In a narrow street just off the market square in Illiers-Combray is the house in which Proust’s father, Adrien Proust, was born, and further along is the house of his aunt Élisabeth, now a Proust museum, where Élisabeth’s fictional counterpart, the bedridden Aunt Léonie, watched the world go by from her bedroom window. Around the corner from the house is a little boulangerie with a sign in the window announcing proudly: ‘This is where Aunt Léonie bought her madeleines’. It only occurs to me as I buy a packet of the scallop-shaped cakes, that Aunt Léonie is a creature of fiction. Never mind, Aunt Élisabeth might well have patronised the establishment, or one very like it. Up the hill there is a real house called Tansonville, the name of the house occupied by Charles Swann, and later by his daughter Gilberte and her husband Robert de Saint-Loup, and further on there is a real village called Méréglise, a name almost identical to the fictional Méséglise.

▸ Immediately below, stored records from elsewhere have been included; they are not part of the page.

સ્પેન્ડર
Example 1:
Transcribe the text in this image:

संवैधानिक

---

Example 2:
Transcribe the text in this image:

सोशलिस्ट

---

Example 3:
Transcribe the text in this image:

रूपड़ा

Water lilies are still reflected in the glassy surface of the river Loir, which in the book bears the more poetic name the Vivonne, and beyond the stream lies the Pré Catalan, the enchanting park created by Proust’s horticulturally minded Uncle Jules. From Illiers I travelled on to Cabourg, a seaside resort on the Normandy coast, the original of the fictional Balbec. Here I found the Grand Hotel in all its Edwardian splendour. It was rebuilt after Proust spent holidays there as a child, but he returned as an adult, and sections of Remembrance of Things Past were written beneath its roof. As in Within a Budding Grove, the great glass windows of the restaurant look out over the promenade to the beach below, and with a little imagination, that group of budding young girls in bikinis is transformed into the little band of ‘jeunes filles en fleurs’ outlined against the sea.

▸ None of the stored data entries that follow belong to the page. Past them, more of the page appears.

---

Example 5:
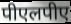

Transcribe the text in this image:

पीएलपीए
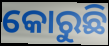
କୋରୁଛି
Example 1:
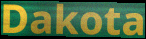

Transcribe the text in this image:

Dakota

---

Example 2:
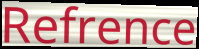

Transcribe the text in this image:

Refrence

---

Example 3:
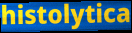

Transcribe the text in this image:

histolytica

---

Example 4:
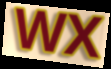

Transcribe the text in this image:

WX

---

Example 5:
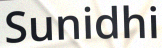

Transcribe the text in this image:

Sunidhi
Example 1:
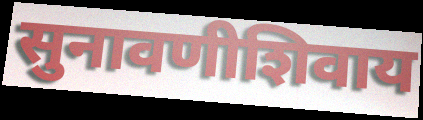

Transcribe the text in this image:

सुनावणीशिवाय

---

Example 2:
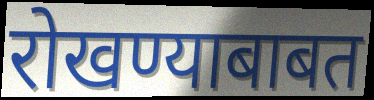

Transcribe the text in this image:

रोखण्याबाबत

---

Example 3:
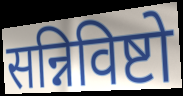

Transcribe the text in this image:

सन्निविष्टो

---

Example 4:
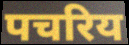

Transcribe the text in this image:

पचरिय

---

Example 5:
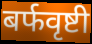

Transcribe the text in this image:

बर्फवृष्टी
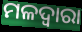
ମଳଦ୍ଵାରା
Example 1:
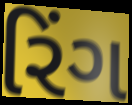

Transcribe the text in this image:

રિંગ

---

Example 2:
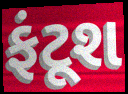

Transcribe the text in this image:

ફંટૂશ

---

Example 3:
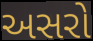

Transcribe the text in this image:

અસરો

I travelled on to Paris, visiting 102 Boulevard Haussmann, Proust’s home for many years, where he wrote so much of Remembrance of Things Past. The building is still owned by the same bank that purchased it from Proust’s aunt, when her inconsiderate decision to sell it forced him to move. His bedroom is still there, but unfurnished, and to see the room as it was, one is obliged to visit the Musée Carnavalet, where Proust’s bed, chaise- longue and other effects are displayed in a reconstruction of the famous cork-lined room.